Все внутри стало подобно открытой ране, все в мире стало острым и ранящим. Больно было видеть звезды, загоравшиеся за окном. В эти дни ей стало больно видеть газеты, не могла она найти в них ответа на мучившие ее вопросы. Услышав о чьей-то смерти, она думала о покойнике: «Счастливый! Он умер от болезни!» Услышав рассказ об умершем, она думала: «Смерть делает священной память об умерших, даже о скверных, даже о ничтожных. И только тебе смерть не принесла и втого блага…»
Ночами и днями она непрерывно и безмолвно говорила сама с собой:
«Мать отняла война. Она воевала за мир справедливости… Но какой войной отнят отец? Есть ли смерть страшнее, чем его смерть? Отдав душу партии, быть казненным врагами партии, прикрывшимися именем партии!..»
Ночи и дни проносились для нее незаметно, гонимые вихрем мыслей. Около двух недель она не спала, и снотворное было бессильно успокоить мозг. На третьей неделе ее свалил сон, глубокий, как наркоз.
Тина проспала двое суток, а когда проснулась, боль сменилась тупым безразличием к себе и к миру. Утратив меру добра и зла, она утратила способность к любви и к ненависти. Утратив веру в людскую справедливость, она утратила интерес и к людскому суду. Лишь собственное суждение теперь имело для нее смысл и цену. Ум ее приобрел болезненную остроту, он напоминал ум человека, впервые посетившего анатомический институт, пораженного безобразным зрелищем кишок, почек, легких… Как этот пораженный человек невольно видит под кожей здоровых людей безобразные органы, так и Тика не могла не слышать за обычными фразами лжи.
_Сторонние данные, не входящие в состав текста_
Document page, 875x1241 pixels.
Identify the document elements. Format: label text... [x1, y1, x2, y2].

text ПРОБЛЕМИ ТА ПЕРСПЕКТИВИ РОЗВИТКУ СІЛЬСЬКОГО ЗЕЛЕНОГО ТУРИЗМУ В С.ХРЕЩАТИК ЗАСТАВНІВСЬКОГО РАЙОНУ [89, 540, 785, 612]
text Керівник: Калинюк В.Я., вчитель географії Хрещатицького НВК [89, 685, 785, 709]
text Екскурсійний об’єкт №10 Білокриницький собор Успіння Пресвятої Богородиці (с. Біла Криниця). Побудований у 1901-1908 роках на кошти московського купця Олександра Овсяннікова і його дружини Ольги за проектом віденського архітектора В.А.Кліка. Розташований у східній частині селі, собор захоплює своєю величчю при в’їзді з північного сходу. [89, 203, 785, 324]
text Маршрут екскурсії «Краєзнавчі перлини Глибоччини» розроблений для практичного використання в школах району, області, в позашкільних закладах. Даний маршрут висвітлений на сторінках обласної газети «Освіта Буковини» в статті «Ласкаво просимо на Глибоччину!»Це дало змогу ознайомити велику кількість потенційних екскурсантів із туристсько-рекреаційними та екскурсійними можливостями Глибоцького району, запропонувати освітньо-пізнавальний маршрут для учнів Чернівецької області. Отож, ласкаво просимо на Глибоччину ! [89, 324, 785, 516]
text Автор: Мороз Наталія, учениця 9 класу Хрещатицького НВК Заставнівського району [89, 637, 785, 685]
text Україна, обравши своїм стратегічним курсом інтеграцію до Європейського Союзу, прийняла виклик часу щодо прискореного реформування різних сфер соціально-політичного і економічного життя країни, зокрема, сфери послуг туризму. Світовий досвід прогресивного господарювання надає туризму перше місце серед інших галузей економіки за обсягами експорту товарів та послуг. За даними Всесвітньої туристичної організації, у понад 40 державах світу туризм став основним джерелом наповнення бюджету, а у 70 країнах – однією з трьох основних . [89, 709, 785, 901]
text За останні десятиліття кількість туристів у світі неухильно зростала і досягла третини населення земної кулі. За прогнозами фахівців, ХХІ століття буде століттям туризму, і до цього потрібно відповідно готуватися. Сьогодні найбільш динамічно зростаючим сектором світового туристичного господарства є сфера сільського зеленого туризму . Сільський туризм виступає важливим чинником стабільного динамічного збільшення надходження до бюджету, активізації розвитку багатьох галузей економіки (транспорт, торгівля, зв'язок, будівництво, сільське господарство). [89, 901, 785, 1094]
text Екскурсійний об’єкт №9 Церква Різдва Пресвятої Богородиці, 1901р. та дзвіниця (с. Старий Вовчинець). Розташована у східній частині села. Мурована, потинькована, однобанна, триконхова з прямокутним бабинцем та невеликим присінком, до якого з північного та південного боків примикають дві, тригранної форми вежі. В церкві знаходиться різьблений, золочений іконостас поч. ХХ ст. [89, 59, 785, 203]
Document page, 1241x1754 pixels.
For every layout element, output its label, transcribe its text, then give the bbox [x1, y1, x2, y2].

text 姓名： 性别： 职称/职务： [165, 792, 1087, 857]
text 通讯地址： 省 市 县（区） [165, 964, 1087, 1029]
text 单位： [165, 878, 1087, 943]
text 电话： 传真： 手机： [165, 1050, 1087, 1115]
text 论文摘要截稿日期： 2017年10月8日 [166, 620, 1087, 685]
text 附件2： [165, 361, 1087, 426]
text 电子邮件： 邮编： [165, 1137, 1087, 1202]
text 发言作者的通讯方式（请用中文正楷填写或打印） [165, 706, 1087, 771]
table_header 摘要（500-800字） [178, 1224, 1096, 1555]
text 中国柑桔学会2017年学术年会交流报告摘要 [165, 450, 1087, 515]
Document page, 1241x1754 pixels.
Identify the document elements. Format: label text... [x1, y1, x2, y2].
Ее соседкой по палате была молодая добродушная аспирантка кафедры марксизма-ленинизма.
— Наша кафедра в любом институте будет ведущей! Мы закладываем идейные основы!
Раньше Тина улыбнулась бы наивной важности, теперь она содрогалась от того, что за этой важностью чувствовала не интерес к идеям, но лишь гордость «ведущим положением».
Муж, ассистент той же кафедры, спрашивал жену:
— С кем это ты разгуливала в больничном саду? — С генералом из пятой палаты!
— Скажите! Она уже разгуливает с генералами!
Слушая эти простые слова, Тина отворачивалась о отвращением. За незамысловатым диалогом раскрывались ей самодовольство жены и мелкая гордость мужа. Он приходил ежедневно, и часами они говорили о вещах, модах, театрах, но ни разу не прозвучал в разговорах этих ревнителей идейных основ интерес к мысли, к идее, к книге. Тина судила их своим судом и осудила строже, чем Евдоху.